Ihre Aufgabe —
Nennen Sie anhand des Auszugs über den Assassinen-Film die Biotechfirma, in deren Labor Callum Lynch nach der Todesspritze erwacht.

Die Assassinen wollen diese repressive Bevormundung um jeden Preis verhindern. Sie meucheln grausame und korrupte Herrscher, die die Menschen nur zu ihrem eigenen Vorteil und der Aufrechterhaltung ihrer Macht im Zaum halten wollen. Der Moralkodex der Assassinen ist jenes Credo, von dem sich der Name ableitet: Töte keine Unschuldigen, verstecke dich mitten in der Öffentlichkeit und verrate nie die Bruderschaft. "Wir arbeiten im Dunklen um dem Licht zu dienen" lautet das dazupassende Motto.
Die Games-Comedy-Truppe MEGA64 hat schon vor acht Jahren gezeigt, wie sich ein echter Assassine verhält.
Der Film erzählt die Geschichte des zum Tode verurteilen Mörders Callum Lynch, gespielt von Michael Fassbender. Irgendwann nach der Todesspritze erwacht er plötzlich wieder in einem Labor. Da er offiziell tot ist, wird er ab sofort zum Versuchskaninchen einer seltsamen Biotechfirma namens Abstergo Industries.
Das Hauptprodukt von Abstergo ist der sogenannte Animus, eine riesige Maschine, die es ermöglicht, dass der jeweilige User durch das Anregen bestimmter Gene vergangene Geschehnisse seiner oder ihrer Vorfahren geistig und physisch nacherlebt. Lynch ist nicht der einzige, der mehr oder weniger in den Animus gezwungen wird: In den unterirdischen Räumlichkeiten werden über ein Dutzend andere Probanden gefangen gehalten. Von allen erhofft man sich Informationen darüber, was mit dem Apfel von Eden geschehen und wo er versteckt ist, doch in Callum Lynch werden die größten Hoffnungen gesetzt. Er muss die Abenteuer einer seiner Vorfahren erleben, ein Assassine, der im 15. Jahrhundert zur Zeit der Spanischen Inquisition aktiv war.

Erfasste Daten —
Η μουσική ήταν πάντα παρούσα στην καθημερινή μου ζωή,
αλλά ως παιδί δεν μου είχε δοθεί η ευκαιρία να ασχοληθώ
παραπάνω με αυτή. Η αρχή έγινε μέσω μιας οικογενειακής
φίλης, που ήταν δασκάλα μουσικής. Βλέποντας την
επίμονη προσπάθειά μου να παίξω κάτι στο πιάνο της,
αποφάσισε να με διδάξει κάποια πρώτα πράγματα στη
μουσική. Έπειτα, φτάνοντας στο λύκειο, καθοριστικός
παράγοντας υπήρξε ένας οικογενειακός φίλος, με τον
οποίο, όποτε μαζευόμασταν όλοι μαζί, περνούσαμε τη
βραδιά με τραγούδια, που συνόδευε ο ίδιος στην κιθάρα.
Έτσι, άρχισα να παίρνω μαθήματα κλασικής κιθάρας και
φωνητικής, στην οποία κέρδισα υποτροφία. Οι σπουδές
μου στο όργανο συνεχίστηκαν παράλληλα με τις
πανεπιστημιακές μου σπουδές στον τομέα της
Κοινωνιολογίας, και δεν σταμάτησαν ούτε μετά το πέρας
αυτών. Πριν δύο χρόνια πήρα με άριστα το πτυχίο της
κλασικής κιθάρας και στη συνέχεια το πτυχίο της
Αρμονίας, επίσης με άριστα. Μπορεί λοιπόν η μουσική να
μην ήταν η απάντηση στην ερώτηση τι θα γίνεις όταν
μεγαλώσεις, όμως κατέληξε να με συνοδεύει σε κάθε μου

* * *

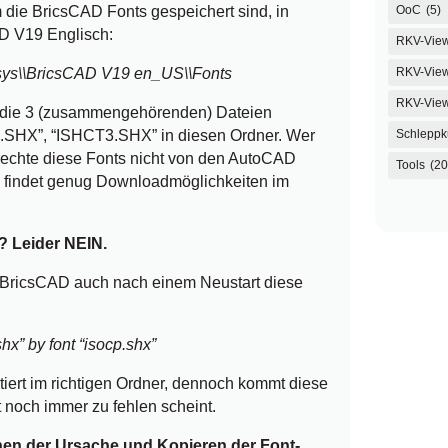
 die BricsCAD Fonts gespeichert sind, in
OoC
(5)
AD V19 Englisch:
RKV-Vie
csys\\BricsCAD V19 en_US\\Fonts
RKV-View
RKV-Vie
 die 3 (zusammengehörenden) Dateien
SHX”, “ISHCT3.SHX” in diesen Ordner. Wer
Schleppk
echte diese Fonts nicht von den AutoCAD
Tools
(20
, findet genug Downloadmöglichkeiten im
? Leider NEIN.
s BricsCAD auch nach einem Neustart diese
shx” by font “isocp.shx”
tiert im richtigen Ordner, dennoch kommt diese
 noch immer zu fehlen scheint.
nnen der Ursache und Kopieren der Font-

Endgültige Antwort —
Abstergo Industries